La psychologie de Weaver est bien complexe et une série Netflix pourrait sans autre voir le jour pour mieux comprendre l’origine de sa folle idée qu’il eut début novembre, mais nul besoin de débourser des millions de dollars en production : à la lecture d’autres témoignages, le joueur censé être professionnel se dévoile finalement comme un être complètement dépassé par les événements. Que ce soit en dehors du terrain, où il aurait berné un colocataire pour être transporté jusqu’à l’Aéroport de Genève, ou sous le panier avec un niveau physique digne d’un chausson aux pommes, Trent Weaver laissera dans les livres d’histoires du BBC Monthey la trace indélébile d’un homme un peu débile. C’est à demi-mot l’idée qui se dévoile derrière les propos de son agent Sevag Keucheyan au Matin : « Il est parti comme un voleur et aujourd’hui, Trent est face à ses responsabilités. Pour un joueur de son niveau, cela sera difficile de trouver un nouveau club prêt à payer pour les torts qu’il a causés en Valais ».

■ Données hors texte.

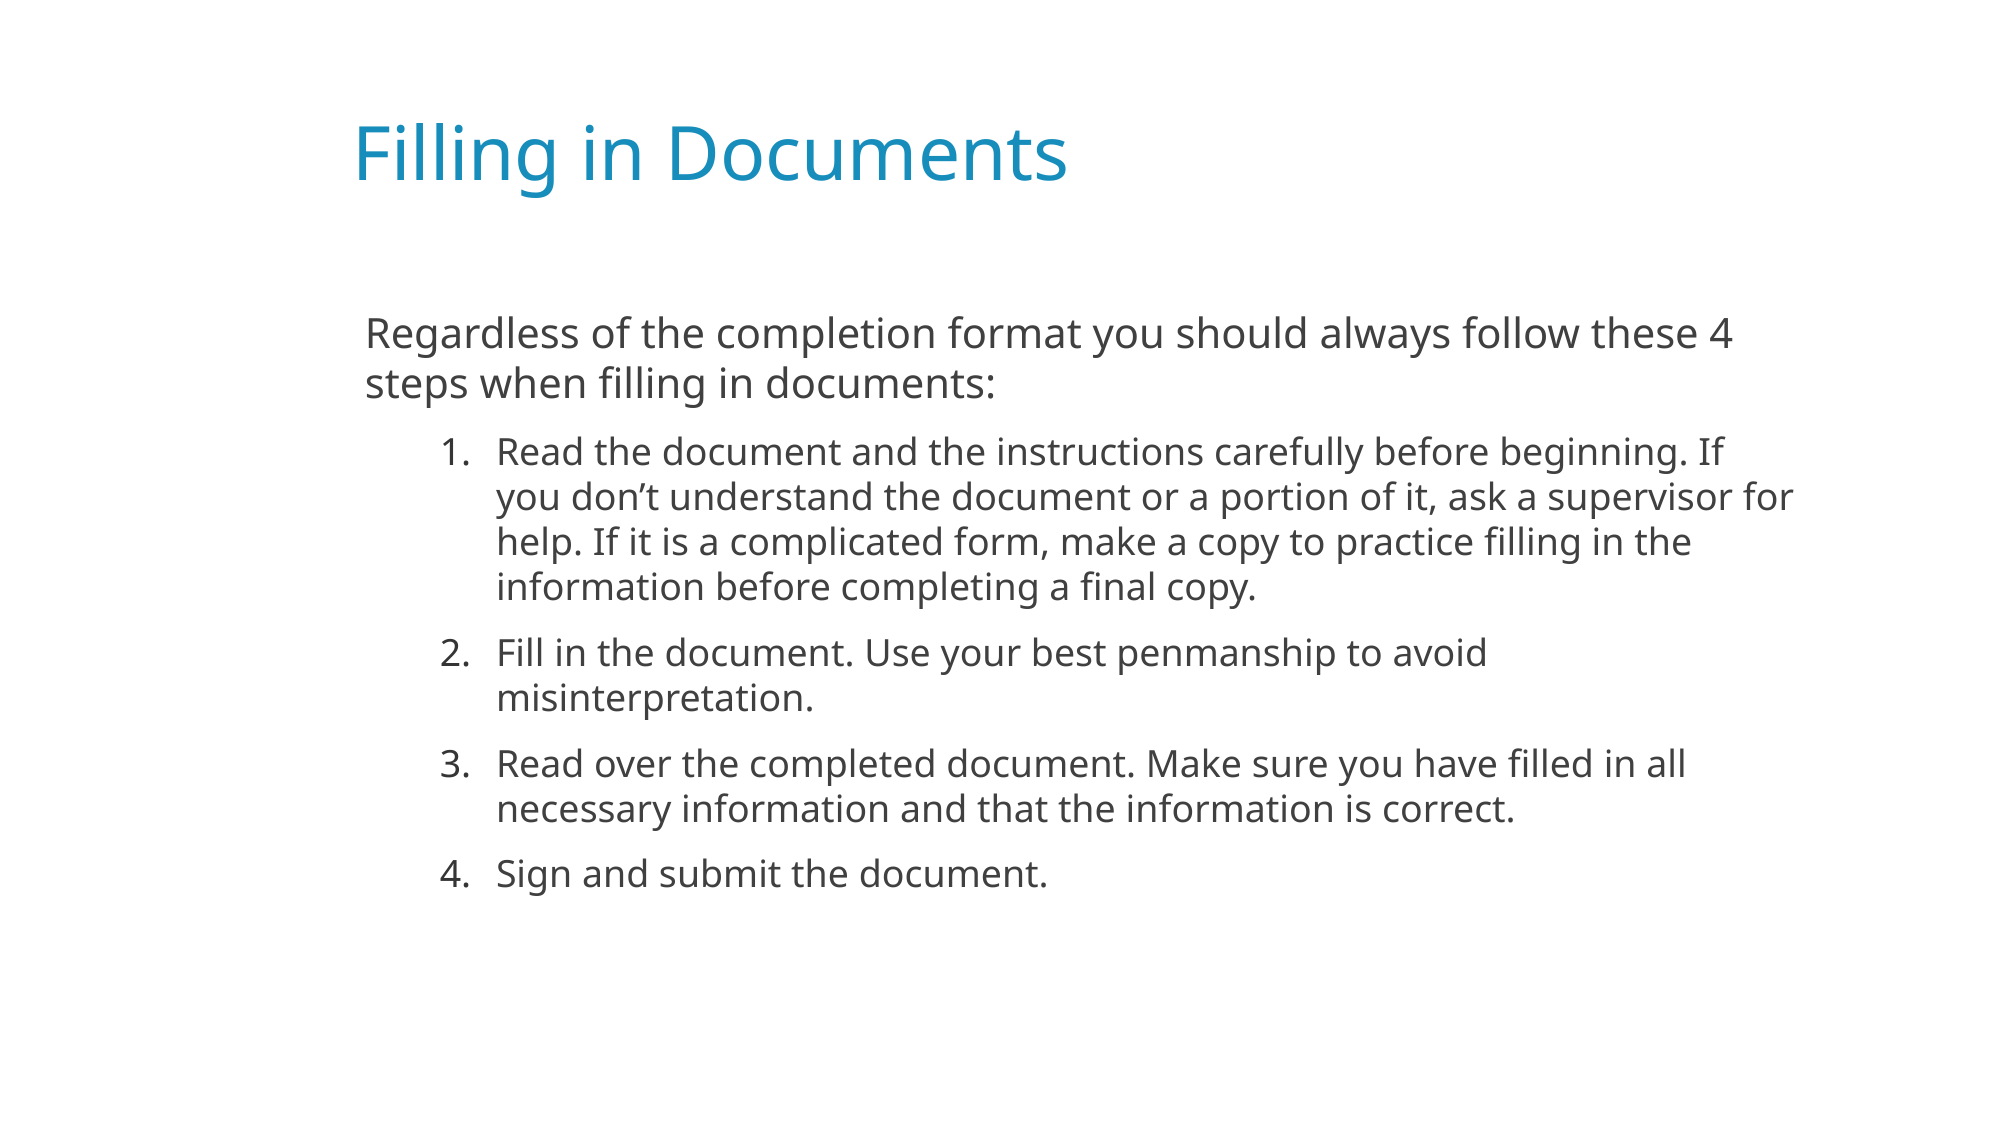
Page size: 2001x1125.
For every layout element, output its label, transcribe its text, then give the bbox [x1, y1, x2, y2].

list Regardless of the completion format you should always follow these 4 steps when filling in documents: Read the document and the instructions carefully before beginning. If you don’t understand the document or a portion of it, ask a supervisor for help. If it is a complicated form, make a copy to practice filling in the information before completing a final copy. Fill in the document. Use your best penmanship to avoid misinterpretation. Read over the completed document. Make sure you have filled in all necessary information and that the information is correct. Sign and submit the document. [349, 299, 1813, 1023]
title Filling in Documents [337, 98, 1800, 309]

En attendant l’issue finale de l’épisode, le BBC Monthey s’est in extremis attaché les services de l’Américain Jonathan Galloway pour compenser la perte de l’intérieur parti sans prévenir. Et autant dire qu’en un match gagné et réussi à tous niveaux, le nouvel homme fort du club valaisan a d’entrée montré ses facultés à se différencier du fabuleux destin de son compatriote Weaver qui lui, mérite amplement sa nomination au titre de Pigeon d’or du mois.